Exemplary record of providing alternatives

Quakers have something to teach the world when it comes to battling global turbulence, writes Kevin Clements.

The United Nations' (UN) International Day of Peace has been celebrated on September 21 each year since 1981 to recognise the efforts of those who have worked hard to end conflict and promote peace.

This year, many peoples and nations marked the day with nationwide appeals to governments to see climate change as a major existential threat to humanity and as a major source of conflict in the future.

When we (a group of London-based civil society organisations and the UN) were thinking about how to make International Peace Day more than just a talk fest, we focused on the idea of personal and political ceasefires for one day, to enable the delivery of humanitarian and medical assistance to people living in war zones.

This idea of delivering humanitarian and medical assistance on September 21 has been realised in a number of different conflicts. The reality, is, however, that there will not be lasting stable peace anywhere until we accord more weight to cultures of peace than cultures of militarism and war.

This requires each one of us working to ensure that each day of the year is a peace day. The promotion of harmony and non-violent resolution of conflict has to become deeply ingrained in each of us for this to happen.

One religious group that has made a vocational commitment to peace for over 350 years is the Religious Society of Friends, Quakers. They have something to teach us as we grapple with current global turbulence.

Their peace testimony, as articulated by Margaret Fell in a letter to King Charles II, stated that ''we are a people that follow after those things that make for peace, love, and unity; it is our desire that others' feet may walk in the same, and do deny and bear our testimony against all strife, and wars''.

This 17th-century Peace Testimony is exactly what is needed in a world of autocratic, atavistic nationalism. The commitment to peace, love and unity flows from the Quaker belief that there is ''that of God in everyone''. This simple belief generates a need to respect and honour ''the other'' irrespective of ethnicity, creed and divergent values and beliefs.

But more particularly, it has resulted in a refusal to bear arms or take part in military service over the years.

Many Quakers have conscientiously objected to war through the years and have either been imprisoned for their beliefs or been given permission to develop medical and humanitarian assistance to all sides of the conflict. (e.g. The Friends' Ambulance Units of World Wars 1 and 2).

This silent witness has made important contributions to civil liberties - the right to dissent on grounds of conscience - and has generated an alternative to those who say that war is the only way to solve global problems.

Quakers recognise that there are evils that need to be resisted, however, and choose to do so through non-violent rather than violent action. They were early supporters, for example, of the Gandhian independence movement in India, the civil rights movements in the US and in non-violent resistance to oppressive rule everywhere.

The Peace Testimony has also been harnessed to help victims of wars and conflicts in a totally non-partisan fashion. Quakers have been deeply involved in providing relief and rehabilitation to victims of violence everywhere and have done so systematically ever since the Franco-Prussian War of 1870 and in every major conflict since.
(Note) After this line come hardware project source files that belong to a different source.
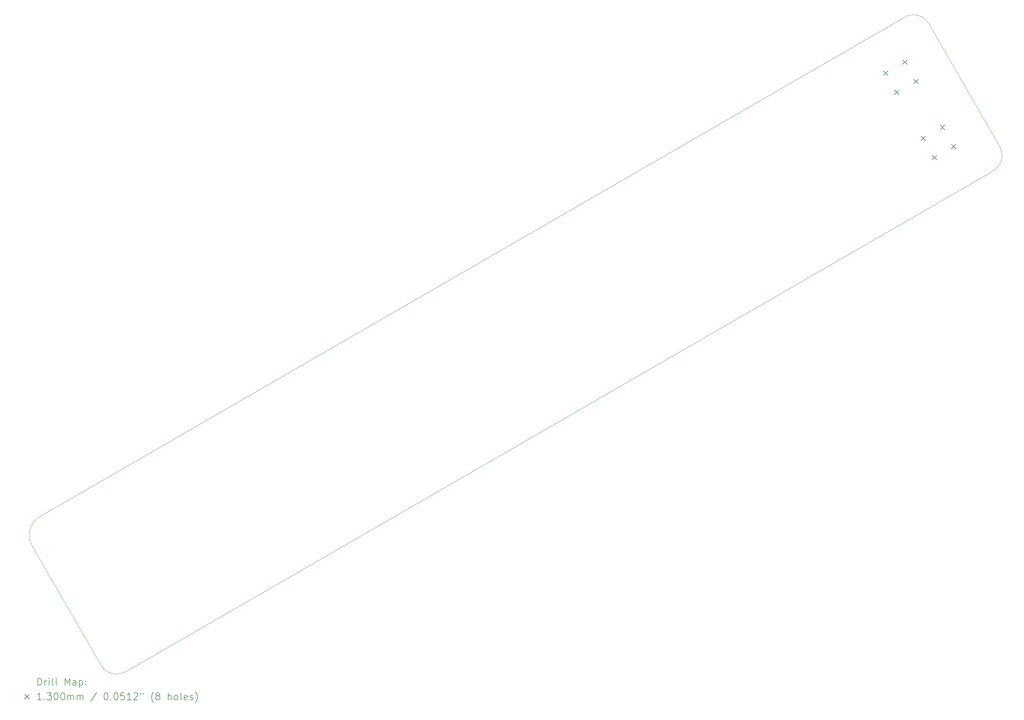
<source format=gbr>
%TF.GenerationSoftware,KiCad,Pcbnew,7.0.2-0*%
%TF.CreationDate,2024-01-28T20:09:23-06:00*%
%TF.ProjectId,bus_bar,6275735f-6261-4722-9e6b-696361645f70,rev?*%
%TF.SameCoordinates,Original*%
%TF.FileFunction,Drillmap*%
%TF.FilePolarity,Positive*%
%FSLAX45Y45*%
G04 Gerber Fmt 4.5, Leading zero omitted, Abs format (unit mm)*
G04 Created by KiCad (PCBNEW 7.0.2-0) date 2024-01-28 20:09:23*
%MOMM*%
%LPD*%
G01*
G04 APERTURE LIST*
%ADD10C,0.100000*%
%ADD11C,0.200000*%
%ADD12C,0.130000*%
G04 APERTURE END LIST*
D10*
X28782754Y-5061764D02*
X26750754Y-1542236D01*
X3740152Y-20106704D02*
X28596813Y-5755705D01*
X1077711Y-16511222D02*
X3046211Y-19920764D01*
X26056813Y-1356295D02*
X1310138Y-15643796D01*
X26750754Y-1542236D02*
G75*
G03*
X26056813Y-1356295I-439941J-254000D01*
G01*
X28596813Y-5755705D02*
G75*
G03*
X28782754Y-5061764I-254000J439941D01*
G01*
X3046211Y-19920763D02*
G75*
G03*
X3740152Y-20106704I439941J254000D01*
G01*
X1310138Y-15643795D02*
G75*
G03*
X1077712Y-16511222I317500J-549926D01*
G01*
D11*
D12*
X25452961Y-2897976D02*
X25582961Y-3027976D01*
X25582961Y-2897976D02*
X25452961Y-3027976D01*
X25770461Y-3447902D02*
X25900461Y-3577902D01*
X25900461Y-3447902D02*
X25770461Y-3577902D01*
X26002887Y-2580476D02*
X26132887Y-2710476D01*
X26132887Y-2580476D02*
X26002887Y-2710476D01*
X26320387Y-3130402D02*
X26450387Y-3260402D01*
X26450387Y-3130402D02*
X26320387Y-3260402D01*
X26532461Y-4767725D02*
X26662461Y-4897725D01*
X26662461Y-4767725D02*
X26532461Y-4897725D01*
X26849961Y-5317651D02*
X26979961Y-5447651D01*
X26979961Y-5317651D02*
X26849961Y-5447651D01*
X27082387Y-4450225D02*
X27212387Y-4580225D01*
X27212387Y-4450225D02*
X27082387Y-4580225D01*
X27399887Y-5000151D02*
X27529887Y-5130151D01*
X27529887Y-5000151D02*
X27399887Y-5130151D01*
D11*
X1235257Y-20492287D02*
X1235257Y-20292287D01*
X1235257Y-20292287D02*
X1282876Y-20292287D01*
X1282876Y-20292287D02*
X1311447Y-20301811D01*
X1311447Y-20301811D02*
X1330495Y-20320859D01*
X1330495Y-20320859D02*
X1340018Y-20339906D01*
X1340018Y-20339906D02*
X1349542Y-20378002D01*
X1349542Y-20378002D02*
X1349542Y-20406573D01*
X1349542Y-20406573D02*
X1340018Y-20444668D01*
X1340018Y-20444668D02*
X1330495Y-20463716D01*
X1330495Y-20463716D02*
X1311447Y-20482764D01*
X1311447Y-20482764D02*
X1282876Y-20492287D01*
X1282876Y-20492287D02*
X1235257Y-20492287D01*
X1435256Y-20492287D02*
X1435256Y-20358954D01*
X1435256Y-20397049D02*
X1444780Y-20378002D01*
X1444780Y-20378002D02*
X1454304Y-20368478D01*
X1454304Y-20368478D02*
X1473352Y-20358954D01*
X1473352Y-20358954D02*
X1492399Y-20358954D01*
X1559066Y-20492287D02*
X1559066Y-20358954D01*
X1559066Y-20292287D02*
X1549542Y-20301811D01*
X1549542Y-20301811D02*
X1559066Y-20311335D01*
X1559066Y-20311335D02*
X1568590Y-20301811D01*
X1568590Y-20301811D02*
X1559066Y-20292287D01*
X1559066Y-20292287D02*
X1559066Y-20311335D01*
X1682875Y-20492287D02*
X1663828Y-20482764D01*
X1663828Y-20482764D02*
X1654304Y-20463716D01*
X1654304Y-20463716D02*
X1654304Y-20292287D01*
X1787637Y-20492287D02*
X1768590Y-20482764D01*
X1768590Y-20482764D02*
X1759066Y-20463716D01*
X1759066Y-20463716D02*
X1759066Y-20292287D01*
X2016209Y-20492287D02*
X2016209Y-20292287D01*
X2016209Y-20292287D02*
X2082876Y-20435144D01*
X2082876Y-20435144D02*
X2149542Y-20292287D01*
X2149542Y-20292287D02*
X2149542Y-20492287D01*
X2330495Y-20492287D02*
X2330495Y-20387525D01*
X2330495Y-20387525D02*
X2320971Y-20368478D01*
X2320971Y-20368478D02*
X2301923Y-20358954D01*
X2301923Y-20358954D02*
X2263828Y-20358954D01*
X2263828Y-20358954D02*
X2244780Y-20368478D01*
X2330495Y-20482764D02*
X2311447Y-20492287D01*
X2311447Y-20492287D02*
X2263828Y-20492287D01*
X2263828Y-20492287D02*
X2244780Y-20482764D01*
X2244780Y-20482764D02*
X2235257Y-20463716D01*
X2235257Y-20463716D02*
X2235257Y-20444668D01*
X2235257Y-20444668D02*
X2244780Y-20425621D01*
X2244780Y-20425621D02*
X2263828Y-20416097D01*
X2263828Y-20416097D02*
X2311447Y-20416097D01*
X2311447Y-20416097D02*
X2330495Y-20406573D01*
X2425733Y-20358954D02*
X2425733Y-20558954D01*
X2425733Y-20368478D02*
X2444780Y-20358954D01*
X2444780Y-20358954D02*
X2482876Y-20358954D01*
X2482876Y-20358954D02*
X2501923Y-20368478D01*
X2501923Y-20368478D02*
X2511447Y-20378002D01*
X2511447Y-20378002D02*
X2520971Y-20397049D01*
X2520971Y-20397049D02*
X2520971Y-20454192D01*
X2520971Y-20454192D02*
X2511447Y-20473240D01*
X2511447Y-20473240D02*
X2501923Y-20482764D01*
X2501923Y-20482764D02*
X2482876Y-20492287D01*
X2482876Y-20492287D02*
X2444780Y-20492287D01*
X2444780Y-20492287D02*
X2425733Y-20482764D01*
X2606685Y-20473240D02*
X2616209Y-20482764D01*
X2616209Y-20482764D02*
X2606685Y-20492287D01*
X2606685Y-20492287D02*
X2597161Y-20482764D01*
X2597161Y-20482764D02*
X2606685Y-20473240D01*
X2606685Y-20473240D02*
X2606685Y-20492287D01*
X2606685Y-20368478D02*
X2616209Y-20378002D01*
X2616209Y-20378002D02*
X2606685Y-20387525D01*
X2606685Y-20387525D02*
X2597161Y-20378002D01*
X2597161Y-20378002D02*
X2606685Y-20368478D01*
X2606685Y-20368478D02*
X2606685Y-20387525D01*
D12*
X857637Y-20754764D02*
X987637Y-20884764D01*
X987637Y-20754764D02*
X857637Y-20884764D01*
D11*
X1340018Y-20912287D02*
X1225733Y-20912287D01*
X1282876Y-20912287D02*
X1282876Y-20712287D01*
X1282876Y-20712287D02*
X1263828Y-20740859D01*
X1263828Y-20740859D02*
X1244780Y-20759906D01*
X1244780Y-20759906D02*
X1225733Y-20769430D01*
X1425733Y-20893240D02*
X1435256Y-20902764D01*
X1435256Y-20902764D02*
X1425733Y-20912287D01*
X1425733Y-20912287D02*
X1416209Y-20902764D01*
X1416209Y-20902764D02*
X1425733Y-20893240D01*
X1425733Y-20893240D02*
X1425733Y-20912287D01*
X1501923Y-20712287D02*
X1625733Y-20712287D01*
X1625733Y-20712287D02*
X1559066Y-20788478D01*
X1559066Y-20788478D02*
X1587637Y-20788478D01*
X1587637Y-20788478D02*
X1606685Y-20798002D01*
X1606685Y-20798002D02*
X1616209Y-20807525D01*
X1616209Y-20807525D02*
X1625733Y-20826573D01*
X1625733Y-20826573D02*
X1625733Y-20874192D01*
X1625733Y-20874192D02*
X1616209Y-20893240D01*
X1616209Y-20893240D02*
X1606685Y-20902764D01*
X1606685Y-20902764D02*
X1587637Y-20912287D01*
X1587637Y-20912287D02*
X1530495Y-20912287D01*
X1530495Y-20912287D02*
X1511447Y-20902764D01*
X1511447Y-20902764D02*
X1501923Y-20893240D01*
X1749542Y-20712287D02*
X1768590Y-20712287D01*
X1768590Y-20712287D02*
X1787637Y-20721811D01*
X1787637Y-20721811D02*
X1797161Y-20731335D01*
X1797161Y-20731335D02*
X1806685Y-20750383D01*
X1806685Y-20750383D02*
X1816209Y-20788478D01*
X1816209Y-20788478D02*
X1816209Y-20836097D01*
X1816209Y-20836097D02*
X1806685Y-20874192D01*
X1806685Y-20874192D02*
X1797161Y-20893240D01*
X1797161Y-20893240D02*
X1787637Y-20902764D01*
X1787637Y-20902764D02*
X1768590Y-20912287D01*
X1768590Y-20912287D02*
X1749542Y-20912287D01*
X1749542Y-20912287D02*
X1730495Y-20902764D01*
X1730495Y-20902764D02*
X1720971Y-20893240D01*
X1720971Y-20893240D02*
X1711447Y-20874192D01*
X1711447Y-20874192D02*
X1701923Y-20836097D01*
X1701923Y-20836097D02*
X1701923Y-20788478D01*
X1701923Y-20788478D02*
X1711447Y-20750383D01*
X1711447Y-20750383D02*
X1720971Y-20731335D01*
X1720971Y-20731335D02*
X1730495Y-20721811D01*
X1730495Y-20721811D02*
X1749542Y-20712287D01*
X1940018Y-20712287D02*
X1959066Y-20712287D01*
X1959066Y-20712287D02*
X1978114Y-20721811D01*
X1978114Y-20721811D02*
X1987637Y-20731335D01*
X1987637Y-20731335D02*
X1997161Y-20750383D01*
X1997161Y-20750383D02*
X2006685Y-20788478D01*
X2006685Y-20788478D02*
X2006685Y-20836097D01*
X2006685Y-20836097D02*
X1997161Y-20874192D01*
X1997161Y-20874192D02*
X1987637Y-20893240D01*
X1987637Y-20893240D02*
X1978114Y-20902764D01*
X1978114Y-20902764D02*
X1959066Y-20912287D01*
X1959066Y-20912287D02*
X1940018Y-20912287D01*
X1940018Y-20912287D02*
X1920971Y-20902764D01*
X1920971Y-20902764D02*
X1911447Y-20893240D01*
X1911447Y-20893240D02*
X1901923Y-20874192D01*
X1901923Y-20874192D02*
X1892399Y-20836097D01*
X1892399Y-20836097D02*
X1892399Y-20788478D01*
X1892399Y-20788478D02*
X1901923Y-20750383D01*
X1901923Y-20750383D02*
X1911447Y-20731335D01*
X1911447Y-20731335D02*
X1920971Y-20721811D01*
X1920971Y-20721811D02*
X1940018Y-20712287D01*
X2092399Y-20912287D02*
X2092399Y-20778954D01*
X2092399Y-20798002D02*
X2101923Y-20788478D01*
X2101923Y-20788478D02*
X2120971Y-20778954D01*
X2120971Y-20778954D02*
X2149542Y-20778954D01*
X2149542Y-20778954D02*
X2168590Y-20788478D01*
X2168590Y-20788478D02*
X2178114Y-20807525D01*
X2178114Y-20807525D02*
X2178114Y-20912287D01*
X2178114Y-20807525D02*
X2187638Y-20788478D01*
X2187638Y-20788478D02*
X2206685Y-20778954D01*
X2206685Y-20778954D02*
X2235257Y-20778954D01*
X2235257Y-20778954D02*
X2254304Y-20788478D01*
X2254304Y-20788478D02*
X2263828Y-20807525D01*
X2263828Y-20807525D02*
X2263828Y-20912287D01*
X2359066Y-20912287D02*
X2359066Y-20778954D01*
X2359066Y-20798002D02*
X2368590Y-20788478D01*
X2368590Y-20788478D02*
X2387638Y-20778954D01*
X2387638Y-20778954D02*
X2416209Y-20778954D01*
X2416209Y-20778954D02*
X2435257Y-20788478D01*
X2435257Y-20788478D02*
X2444780Y-20807525D01*
X2444780Y-20807525D02*
X2444780Y-20912287D01*
X2444780Y-20807525D02*
X2454304Y-20788478D01*
X2454304Y-20788478D02*
X2473352Y-20778954D01*
X2473352Y-20778954D02*
X2501923Y-20778954D01*
X2501923Y-20778954D02*
X2520971Y-20788478D01*
X2520971Y-20788478D02*
X2530495Y-20807525D01*
X2530495Y-20807525D02*
X2530495Y-20912287D01*
X2920971Y-20702764D02*
X2749542Y-20959906D01*
X3178114Y-20712287D02*
X3197161Y-20712287D01*
X3197161Y-20712287D02*
X3216209Y-20721811D01*
X3216209Y-20721811D02*
X3225733Y-20731335D01*
X3225733Y-20731335D02*
X3235257Y-20750383D01*
X3235257Y-20750383D02*
X3244780Y-20788478D01*
X3244780Y-20788478D02*
X3244780Y-20836097D01*
X3244780Y-20836097D02*
X3235257Y-20874192D01*
X3235257Y-20874192D02*
X3225733Y-20893240D01*
X3225733Y-20893240D02*
X3216209Y-20902764D01*
X3216209Y-20902764D02*
X3197161Y-20912287D01*
X3197161Y-20912287D02*
X3178114Y-20912287D01*
X3178114Y-20912287D02*
X3159066Y-20902764D01*
X3159066Y-20902764D02*
X3149542Y-20893240D01*
X3149542Y-20893240D02*
X3140019Y-20874192D01*
X3140019Y-20874192D02*
X3130495Y-20836097D01*
X3130495Y-20836097D02*
X3130495Y-20788478D01*
X3130495Y-20788478D02*
X3140019Y-20750383D01*
X3140019Y-20750383D02*
X3149542Y-20731335D01*
X3149542Y-20731335D02*
X3159066Y-20721811D01*
X3159066Y-20721811D02*
X3178114Y-20712287D01*
X3330495Y-20893240D02*
X3340019Y-20902764D01*
X3340019Y-20902764D02*
X3330495Y-20912287D01*
X3330495Y-20912287D02*
X3320971Y-20902764D01*
X3320971Y-20902764D02*
X3330495Y-20893240D01*
X3330495Y-20893240D02*
X3330495Y-20912287D01*
X3463828Y-20712287D02*
X3482876Y-20712287D01*
X3482876Y-20712287D02*
X3501923Y-20721811D01*
X3501923Y-20721811D02*
X3511447Y-20731335D01*
X3511447Y-20731335D02*
X3520971Y-20750383D01*
X3520971Y-20750383D02*
X3530495Y-20788478D01*
X3530495Y-20788478D02*
X3530495Y-20836097D01*
X3530495Y-20836097D02*
X3520971Y-20874192D01*
X3520971Y-20874192D02*
X3511447Y-20893240D01*
X3511447Y-20893240D02*
X3501923Y-20902764D01*
X3501923Y-20902764D02*
X3482876Y-20912287D01*
X3482876Y-20912287D02*
X3463828Y-20912287D01*
X3463828Y-20912287D02*
X3444780Y-20902764D01*
X3444780Y-20902764D02*
X3435257Y-20893240D01*
X3435257Y-20893240D02*
X3425733Y-20874192D01*
X3425733Y-20874192D02*
X3416209Y-20836097D01*
X3416209Y-20836097D02*
X3416209Y-20788478D01*
X3416209Y-20788478D02*
X3425733Y-20750383D01*
X3425733Y-20750383D02*
X3435257Y-20731335D01*
X3435257Y-20731335D02*
X3444780Y-20721811D01*
X3444780Y-20721811D02*
X3463828Y-20712287D01*
X3711447Y-20712287D02*
X3616209Y-20712287D01*
X3616209Y-20712287D02*
X3606685Y-20807525D01*
X3606685Y-20807525D02*
X3616209Y-20798002D01*
X3616209Y-20798002D02*
X3635257Y-20788478D01*
X3635257Y-20788478D02*
X3682876Y-20788478D01*
X3682876Y-20788478D02*
X3701923Y-20798002D01*
X3701923Y-20798002D02*
X3711447Y-20807525D01*
X3711447Y-20807525D02*
X3720971Y-20826573D01*
X3720971Y-20826573D02*
X3720971Y-20874192D01*
X3720971Y-20874192D02*
X3711447Y-20893240D01*
X3711447Y-20893240D02*
X3701923Y-20902764D01*
X3701923Y-20902764D02*
X3682876Y-20912287D01*
X3682876Y-20912287D02*
X3635257Y-20912287D01*
X3635257Y-20912287D02*
X3616209Y-20902764D01*
X3616209Y-20902764D02*
X3606685Y-20893240D01*
X3911447Y-20912287D02*
X3797161Y-20912287D01*
X3854304Y-20912287D02*
X3854304Y-20712287D01*
X3854304Y-20712287D02*
X3835257Y-20740859D01*
X3835257Y-20740859D02*
X3816209Y-20759906D01*
X3816209Y-20759906D02*
X3797161Y-20769430D01*
X3987638Y-20731335D02*
X3997161Y-20721811D01*
X3997161Y-20721811D02*
X4016209Y-20712287D01*
X4016209Y-20712287D02*
X4063828Y-20712287D01*
X4063828Y-20712287D02*
X4082876Y-20721811D01*
X4082876Y-20721811D02*
X4092400Y-20731335D01*
X4092400Y-20731335D02*
X4101923Y-20750383D01*
X4101923Y-20750383D02*
X4101923Y-20769430D01*
X4101923Y-20769430D02*
X4092400Y-20798002D01*
X4092400Y-20798002D02*
X3978114Y-20912287D01*
X3978114Y-20912287D02*
X4101923Y-20912287D01*
X4178114Y-20712287D02*
X4178114Y-20750383D01*
X4254304Y-20712287D02*
X4254304Y-20750383D01*
X4549543Y-20988478D02*
X4540019Y-20978954D01*
X4540019Y-20978954D02*
X4520971Y-20950383D01*
X4520971Y-20950383D02*
X4511447Y-20931335D01*
X4511447Y-20931335D02*
X4501924Y-20902764D01*
X4501924Y-20902764D02*
X4492400Y-20855144D01*
X4492400Y-20855144D02*
X4492400Y-20817049D01*
X4492400Y-20817049D02*
X4501924Y-20769430D01*
X4501924Y-20769430D02*
X4511447Y-20740859D01*
X4511447Y-20740859D02*
X4520971Y-20721811D01*
X4520971Y-20721811D02*
X4540019Y-20693240D01*
X4540019Y-20693240D02*
X4549543Y-20683716D01*
X4654304Y-20798002D02*
X4635257Y-20788478D01*
X4635257Y-20788478D02*
X4625733Y-20778954D01*
X4625733Y-20778954D02*
X4616209Y-20759906D01*
X4616209Y-20759906D02*
X4616209Y-20750383D01*
X4616209Y-20750383D02*
X4625733Y-20731335D01*
X4625733Y-20731335D02*
X4635257Y-20721811D01*
X4635257Y-20721811D02*
X4654304Y-20712287D01*
X4654304Y-20712287D02*
X4692400Y-20712287D01*
X4692400Y-20712287D02*
X4711447Y-20721811D01*
X4711447Y-20721811D02*
X4720971Y-20731335D01*
X4720971Y-20731335D02*
X4730495Y-20750383D01*
X4730495Y-20750383D02*
X4730495Y-20759906D01*
X4730495Y-20759906D02*
X4720971Y-20778954D01*
X4720971Y-20778954D02*
X4711447Y-20788478D01*
X4711447Y-20788478D02*
X4692400Y-20798002D01*
X4692400Y-20798002D02*
X4654304Y-20798002D01*
X4654304Y-20798002D02*
X4635257Y-20807525D01*
X4635257Y-20807525D02*
X4625733Y-20817049D01*
X4625733Y-20817049D02*
X4616209Y-20836097D01*
X4616209Y-20836097D02*
X4616209Y-20874192D01*
X4616209Y-20874192D02*
X4625733Y-20893240D01*
X4625733Y-20893240D02*
X4635257Y-20902764D01*
X4635257Y-20902764D02*
X4654304Y-20912287D01*
X4654304Y-20912287D02*
X4692400Y-20912287D01*
X4692400Y-20912287D02*
X4711447Y-20902764D01*
X4711447Y-20902764D02*
X4720971Y-20893240D01*
X4720971Y-20893240D02*
X4730495Y-20874192D01*
X4730495Y-20874192D02*
X4730495Y-20836097D01*
X4730495Y-20836097D02*
X4720971Y-20817049D01*
X4720971Y-20817049D02*
X4711447Y-20807525D01*
X4711447Y-20807525D02*
X4692400Y-20798002D01*
X4968590Y-20912287D02*
X4968590Y-20712287D01*
X5054305Y-20912287D02*
X5054305Y-20807525D01*
X5054305Y-20807525D02*
X5044781Y-20788478D01*
X5044781Y-20788478D02*
X5025733Y-20778954D01*
X5025733Y-20778954D02*
X4997162Y-20778954D01*
X4997162Y-20778954D02*
X4978114Y-20788478D01*
X4978114Y-20788478D02*
X4968590Y-20798002D01*
X5178114Y-20912287D02*
X5159066Y-20902764D01*
X5159066Y-20902764D02*
X5149543Y-20893240D01*
X5149543Y-20893240D02*
X5140019Y-20874192D01*
X5140019Y-20874192D02*
X5140019Y-20817049D01*
X5140019Y-20817049D02*
X5149543Y-20798002D01*
X5149543Y-20798002D02*
X5159066Y-20788478D01*
X5159066Y-20788478D02*
X5178114Y-20778954D01*
X5178114Y-20778954D02*
X5206686Y-20778954D01*
X5206686Y-20778954D02*
X5225733Y-20788478D01*
X5225733Y-20788478D02*
X5235257Y-20798002D01*
X5235257Y-20798002D02*
X5244781Y-20817049D01*
X5244781Y-20817049D02*
X5244781Y-20874192D01*
X5244781Y-20874192D02*
X5235257Y-20893240D01*
X5235257Y-20893240D02*
X5225733Y-20902764D01*
X5225733Y-20902764D02*
X5206686Y-20912287D01*
X5206686Y-20912287D02*
X5178114Y-20912287D01*
X5359066Y-20912287D02*
X5340019Y-20902764D01*
X5340019Y-20902764D02*
X5330495Y-20883716D01*
X5330495Y-20883716D02*
X5330495Y-20712287D01*
X5511447Y-20902764D02*
X5492400Y-20912287D01*
X5492400Y-20912287D02*
X5454305Y-20912287D01*
X5454305Y-20912287D02*
X5435257Y-20902764D01*
X5435257Y-20902764D02*
X5425733Y-20883716D01*
X5425733Y-20883716D02*
X5425733Y-20807525D01*
X5425733Y-20807525D02*
X5435257Y-20788478D01*
X5435257Y-20788478D02*
X5454305Y-20778954D01*
X5454305Y-20778954D02*
X5492400Y-20778954D01*
X5492400Y-20778954D02*
X5511447Y-20788478D01*
X5511447Y-20788478D02*
X5520971Y-20807525D01*
X5520971Y-20807525D02*
X5520971Y-20826573D01*
X5520971Y-20826573D02*
X5425733Y-20845621D01*
X5597162Y-20902764D02*
X5616209Y-20912287D01*
X5616209Y-20912287D02*
X5654304Y-20912287D01*
X5654304Y-20912287D02*
X5673352Y-20902764D01*
X5673352Y-20902764D02*
X5682876Y-20883716D01*
X5682876Y-20883716D02*
X5682876Y-20874192D01*
X5682876Y-20874192D02*
X5673352Y-20855144D01*
X5673352Y-20855144D02*
X5654304Y-20845621D01*
X5654304Y-20845621D02*
X5625733Y-20845621D01*
X5625733Y-20845621D02*
X5606685Y-20836097D01*
X5606685Y-20836097D02*
X5597162Y-20817049D01*
X5597162Y-20817049D02*
X5597162Y-20807525D01*
X5597162Y-20807525D02*
X5606685Y-20788478D01*
X5606685Y-20788478D02*
X5625733Y-20778954D01*
X5625733Y-20778954D02*
X5654304Y-20778954D01*
X5654304Y-20778954D02*
X5673352Y-20788478D01*
X5749543Y-20988478D02*
X5759066Y-20978954D01*
X5759066Y-20978954D02*
X5778114Y-20950383D01*
X5778114Y-20950383D02*
X5787638Y-20931335D01*
X5787638Y-20931335D02*
X5797162Y-20902764D01*
X5797162Y-20902764D02*
X5806685Y-20855144D01*
X5806685Y-20855144D02*
X5806685Y-20817049D01*
X5806685Y-20817049D02*
X5797162Y-20769430D01*
X5797162Y-20769430D02*
X5787638Y-20740859D01*
X5787638Y-20740859D02*
X5778114Y-20721811D01*
X5778114Y-20721811D02*
X5759066Y-20693240D01*
X5759066Y-20693240D02*
X5749543Y-20683716D01*
M02*

</source>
They were honoured for their relief work with a Nobel Prize in 1947.

However, Quakers have also realised the centrality of developing activities that are aimed at the prevention of conflict. During the Cold War, for example, the Quaker conferences for diplomats brought together diplomats from across the East-West divide for meetings aimed at looking at national interests in the context of international responsibilities.

This track 1.5 diplomacy was enormously helpful in clarifying perceptions and for creating confidence and mutual understanding between warring parties.

It was estimated that 10% of the world's diplomatic community met each other under Quaker-sponsored auspices in the 1970s. These off-the-record meetings provided diplomats and experts with opportunities to discuss issues, weaken stereotypes, and have their concerns heard.

The Quaker position in this work was defined as ''balanced partiality''. Participants in these meetings knew that Quakers would not take sides but seek to help everyone equally out of the impasse and the violence.

In recent years more attention has been given to peace education and to building cultures and institutions of peace capable of providing alternatives to cultures and institutions of war, militarism, masculinity and patriarchy.

These programmes have been aimed at providing individuals and groups with strategies and techniques for addressing aggressive and violent attitudes at the inter-personal, intergroup and international levels.

If New Zealand wishes to keep burnishing its peace credentials it is vital that our leaders intentionally and deliberately promote a culture of peace at the UN and in all bilateral and multilateral diplomacy.

The government also needs to ensure that the causes of war; inequality, exclusion, marginalisation, humiliation and nationalism are replaced with more positive values and programmes that promote multilateralism, sustainable and inclusive development and global order under agreed rules.

Quakers have quietly promoted these ideas over the years. It is vital that their testimonies of peace, simplicity, equality and environmental sustainability come into the mainstream as viable alternatives to 21st-century pathologies.

-Prof Kevin Clements is the founding director of the New Zealand National Centre for Peace and Conflict Studies at the University of Otago.